» Brief
As you reproduce every line below, keep it exactly as written and leave out the images.

» Supplied material
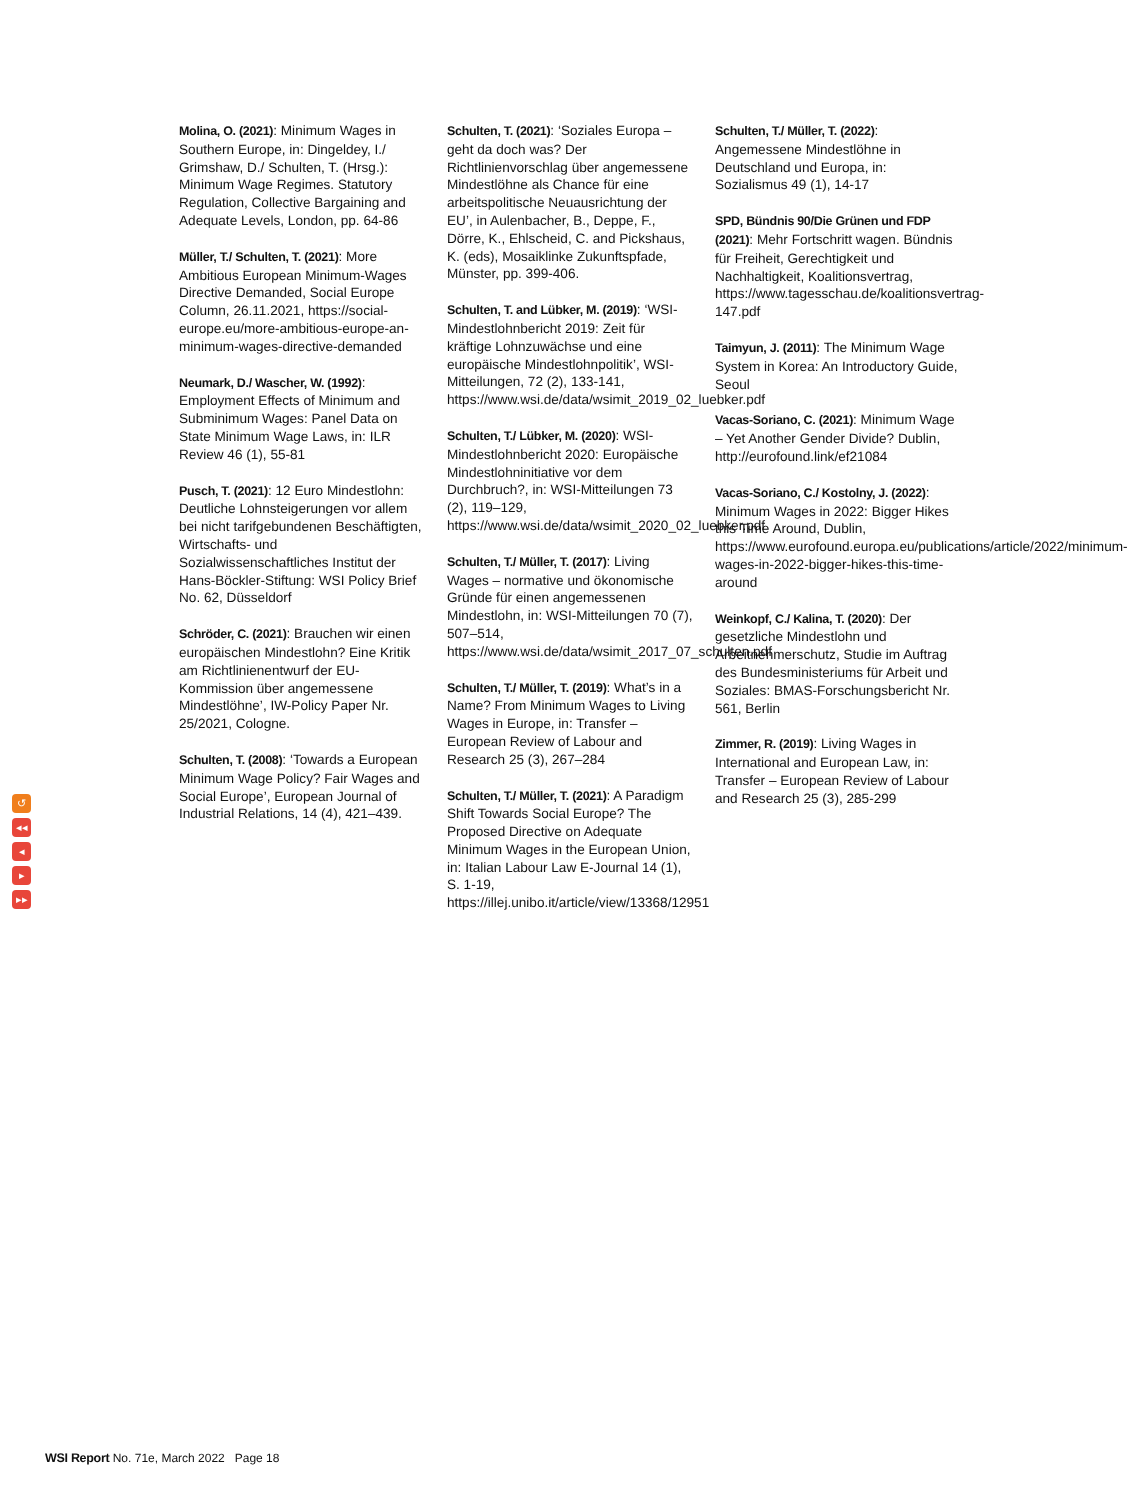Molina, O. (2021): Minimum Wages in Southern Europe, in: Dingeldey, I./ Grimshaw, D./ Schulten, T. (Hrsg.): Minimum Wage Regimes. Statutory Regulation, Collective Bargaining and Adequate Levels, London, pp. 64-86
Müller, T./ Schulten, T. (2021): More Ambitious European Minimum-Wages Directive Demanded, Social Europe Column, 26.11.2021, https://social-europe.eu/more-ambitious-europe-an-minimum-wages-directive-demanded
Neumark, D./ Wascher, W. (1992): Employment Effects of Minimum and Subminimum Wages: Panel Data on State Minimum Wage Laws, in: ILR Review 46 (1), 55-81
Pusch, T. (2021): 12 Euro Mindestlohn: Deutliche Lohnsteigerungen vor allem bei nicht tarifgebundenen Beschäftigten, Wirtschafts- und Sozialwissenschaftliches Institut der Hans-Böckler-Stiftung: WSI Policy Brief No. 62, Düsseldorf
Schröder, C. (2021): Brauchen wir einen europäischen Mindestlohn? Eine Kritik am Richtlinienentwurf der EU-Kommission über angemessene Mindestlöhne’, IW-Policy Paper Nr. 25/2021, Cologne.
Schulten, T. (2008): ‘Towards a European Minimum Wage Policy? Fair Wages and Social Europe’, European Journal of Industrial Relations, 14 (4), 421–439.
Schulten, T. (2021): ‘Soziales Europa – geht da doch was? Der Richtlinienvorschlag über angemessene Mindestlöhne als Chance für eine arbeitspolitische Neuausrichtung der EU’, in Aulenbacher, B., Deppe, F., Dörre, K., Ehlscheid, C. and Pickshaus, K. (eds), Mosaiklinke Zukunftspfade, Münster, pp. 399-406.
Schulten, T. and Lübker, M. (2019): ‘WSI-Mindestlohnbericht 2019: Zeit für kräftige Lohnzuwächse und eine europäische Mindestlohnpolitik’, WSI-Mitteilungen, 72 (2), 133-141, https://www.wsi.de/data/wsimit_2019_02_luebker.pdf
Schulten, T./ Lübker, M. (2020): WSI-Mindestlohnbericht 2020: Europäische Mindestlohninitiative vor dem Durchbruch?, in: WSI-Mitteilungen 73 (2), 119–129, https://www.wsi.de/data/wsimit_2020_02_luebker.pdf
Schulten, T./ Müller, T. (2017): Living Wages – normative und ökonomische Gründe für einen angemessenen Mindestlohn, in: WSI-Mitteilungen 70 (7), 507–514, https://www.wsi.de/data/wsimit_2017_07_schulten.pdf
Schulten, T./ Müller, T. (2019): What’s in a Name? From Minimum Wages to Living Wages in Europe, in: Transfer – European Review of Labour and Research 25 (3), 267–284
Schulten, T./ Müller, T. (2021): A Paradigm Shift Towards Social Europe? The Proposed Directive on Adequate Minimum Wages in the European Union, in: Italian Labour Law E-Journal 14 (1), S. 1-19, https://illej.unibo.it/article/view/13368/12951
Schulten, T./ Müller, T. (2022): Angemessene Mindestlöhne in Deutschland und Europa, in: Sozialismus 49 (1), 14-17
SPD, Bündnis 90/Die Grünen und FDP (2021): Mehr Fortschritt wagen. Bündnis für Freiheit, Gerechtigkeit und Nachhaltigkeit, Koalitionsvertrag, https://www.tagesschau.de/koalitionsvertrag-147.pdf
Taimyun, J. (2011): The Minimum Wage System in Korea: An Introductory Guide, Seoul
Vacas-Soriano, C. (2021): Minimum Wage – Yet Another Gender Divide? Dublin, http://eurofound.link/ef21084
Vacas-Soriano, C./ Kostolny, J. (2022): Minimum Wages in 2022: Bigger Hikes this Time Around, Dublin, https://www.eurofound.europa.eu/publications/article/2022/minimum-wages-in-2022-bigger-hikes-this-time-around
Weinkopf, C./ Kalina, T. (2020): Der gesetzliche Mindestlohn und Arbeitnehmerschutz, Studie im Auftrag des Bundesministeriums für Arbeit und Soziales: BMAS-Forschungsbericht Nr. 561, Berlin
Zimmer, R. (2019): Living Wages in International and European Law, in: Transfer – European Review of Labour and Research 25 (3), 285-299
↺
◂◂
◂
▸
▸▸
WSI Report No. 71e, March 2022 Page 18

» Your solution
Molina, O. (2021): Minimum Wages in Southern Europe, in: Dingeldey, I./ Grimshaw, D./ Schulten, T. (Hrsg.): Minimum Wage Regimes. Statutory Regulation, Collective Bargaining and Adequate Levels, London, pp. 64-86
Müller, T./ Schulten, T. (2021): More Ambitious European Minimum-Wages Directive Demanded, Social Europe Column, 26.11.2021, https://social-europe.eu/more-ambitious-europe-an-minimum-wages-directive-demanded
Neumark, D./ Wascher, W. (1992): Employment Effects of Minimum and Subminimum Wages: Panel Data on State Minimum Wage Laws, in: ILR Review 46 (1), 55-81
Pusch, T. (2021): 12 Euro Mindestlohn: Deutliche Lohnsteigerungen vor allem bei nicht tarifgebundenen Beschäftigten, Wirtschafts- und Sozialwissenschaftliches Institut der Hans-Böckler-Stiftung: WSI Policy Brief No. 62, Düsseldorf
Schröder, C. (2021): Brauchen wir einen europäischen Mindestlohn? Eine Kritik am Richtlinienentwurf der EU-Kommission über angemessene Mindestlöhne’, IW-Policy Paper Nr. 25/2021, Cologne.
Schulten, T. (2008): ‘Towards a European Minimum Wage Policy? Fair Wages and Social Europe’, European Journal of Industrial Relations, 14 (4), 421–439.
Schulten, T. (2021): ‘Soziales Europa – geht da doch was? Der Richtlinienvorschlag über angemessene Mindestlöhne als Chance für eine arbeitspolitische Neuausrichtung der EU’, in Aulenbacher, B., Deppe, F., Dörre, K., Ehlscheid, C. and Pickshaus, K. (eds), Mosaiklinke Zukunftspfade, Münster, pp. 399-406.
Schulten, T. and Lübker, M. (2019): ‘WSI-Mindestlohnbericht 2019: Zeit für kräftige Lohnzuwächse und eine europäische Mindestlohnpolitik’, WSI-Mitteilungen, 72 (2), 133-141, https://www.wsi.de/data/wsimit_2019_02_luebker.pdf
Schulten, T./ Lübker, M. (2020): WSI-Mindestlohnbericht 2020: Europäische Mindestlohninitiative vor dem Durchbruch?, in: WSI-Mitteilungen 73 (2), 119–129, https://www.wsi.de/data/wsimit_2020_02_luebker.pdf
Schulten, T./ Müller, T. (2017): Living Wages – normative und ökonomische Gründe für einen angemessenen Mindestlohn, in: WSI-Mitteilungen 70 (7), 507–514, https://www.wsi.de/data/wsimit_2017_07_schulten.pdf
Schulten, T./ Müller, T. (2019): What’s in a Name? From Minimum Wages to Living Wages in Europe, in: Transfer – European Review of Labour and Research 25 (3), 267–284
Schulten, T./ Müller, T. (2021): A Paradigm Shift Towards Social Europe? The Proposed Directive on Adequate Minimum Wages in the European Union, in: Italian Labour Law E-Journal 14 (1), S. 1-19, https://illej.unibo.it/article/view/13368/12951
Schulten, T./ Müller, T. (2022): Angemessene Mindestlöhne in Deutschland und Europa, in: Sozialismus 49 (1), 14-17
SPD, Bündnis 90/Die Grünen und FDP (2021): Mehr Fortschritt wagen. Bündnis für Freiheit, Gerechtigkeit und Nachhaltigkeit, Koalitionsvertrag, https://www.tagesschau.de/koalitionsvertrag-147.pdf
Taimyun, J. (2011): The Minimum Wage System in Korea: An Introductory Guide, Seoul
Vacas-Soriano, C. (2021): Minimum Wage – Yet Another Gender Divide? Dublin, http://eurofound.link/ef21084
Vacas-Soriano, C./ Kostolny, J. (2022): Minimum Wages in 2022: Bigger Hikes this Time Around, Dublin, https://www.eurofound.europa.eu/publications/article/2022/minimum-wages-in-2022-bigger-hikes-this-time-around
Weinkopf, C./ Kalina, T. (2020): Der gesetzliche Mindestlohn und Arbeitnehmerschutz, Studie im Auftrag des Bundesministeriums für Arbeit und Soziales: BMAS-Forschungsbericht Nr. 561, Berlin
Zimmer, R. (2019): Living Wages in International and European Law, in: Transfer – European Review of Labour and Research 25 (3), 285-299
↺
◂◂
◂
▸
▸▸
WSI Report No. 71e, March 2022 Page 18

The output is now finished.